By "ergonomics" I mean the kind of code or tool I want to end up with.
I use Claude Code without any MCPs or plugins to keep star-gazing at a minimum. Writing a specification is deep work and the more time passes between my thinking phases (i.e. when I need to answer the AI questions, review and approve changes or research something) the higher the chance to "get out of the zone".

I use a prompt like this one to write a specification file and be able to resume between sessions:

{description of idea or reference to a brainstorm file}

Start by creating a spec file called `spec-<feature_name>.md` in the current working directory if it doesn’t exist already.
If a spec file already exists, then read it before asking any question.
Your objective is not to write an implementation plan (the “how”), but to write a specification file (the “what” and “why").
Your task is to spot potential issues and missing information in my idea and ask me questions until you think not a single piece of information is missing and the spec file is complete.
When you spot an issue or missing information, ask me a single question, evaluate the answer, and keep asking me questions until you think no information is missing.
Always follow this procedure:
- ask me a single question
- evaluate the answer
- ask the next question if required
Every time you have new information, update the spec file with the new information.

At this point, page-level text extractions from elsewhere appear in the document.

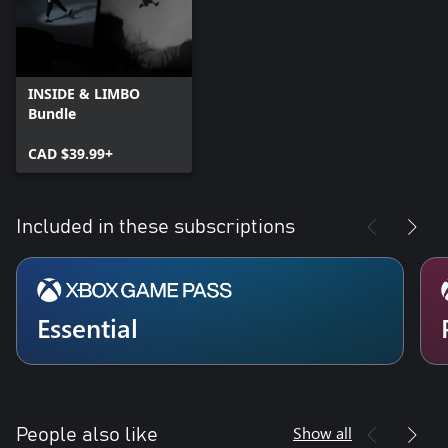
INSIDE & LIMBO
Bundle
CAD $39.99+
Included in these subscriptions
Essential
Show all
People also like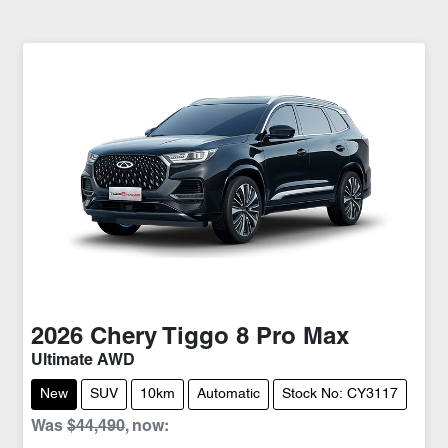
2026
Chery
Tiggo 8 Pro Max
Ultimate AWD
New
SUV
10km
Automatic
Stock No: CY3117
Was
$44,490
,
now
: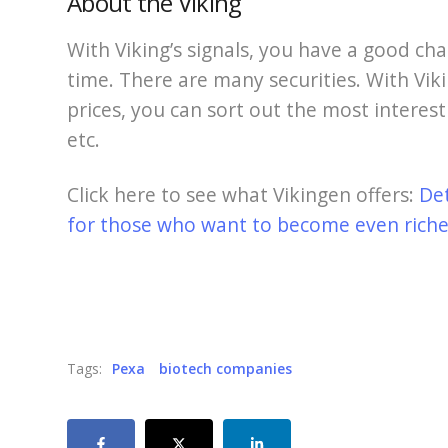
About the Viking
With Viking’s signals, you have a good cha
time. There are many securities. With Viki
prices, you can sort out the most interest
etc.
Click here to see what Vikingen offers:
De
for those who want to become even richer
Tags:
Pexa
biotech companies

The prompt is saved as keyboard shortcut so I can use the prompt everywhere I can type, not just in Claude Code.

I know about Claude Code slash commands and plugins, but they still concur in the building of a prompt at the end; my preference is to be extremely deterministic about what that prompt contains instead of relying on the model to use the right tool at the right time.
Also, I like building my own tools and prompts are tools in this new, wild age of AI.

Building in public and next steps

For my learning and accountability, I will build this new feature in public; documenting my work and findings through posts.
As anything I chronicle here, it might crash and burn.

You can find the first commit of this new feature here and it is, of course, just a specification file.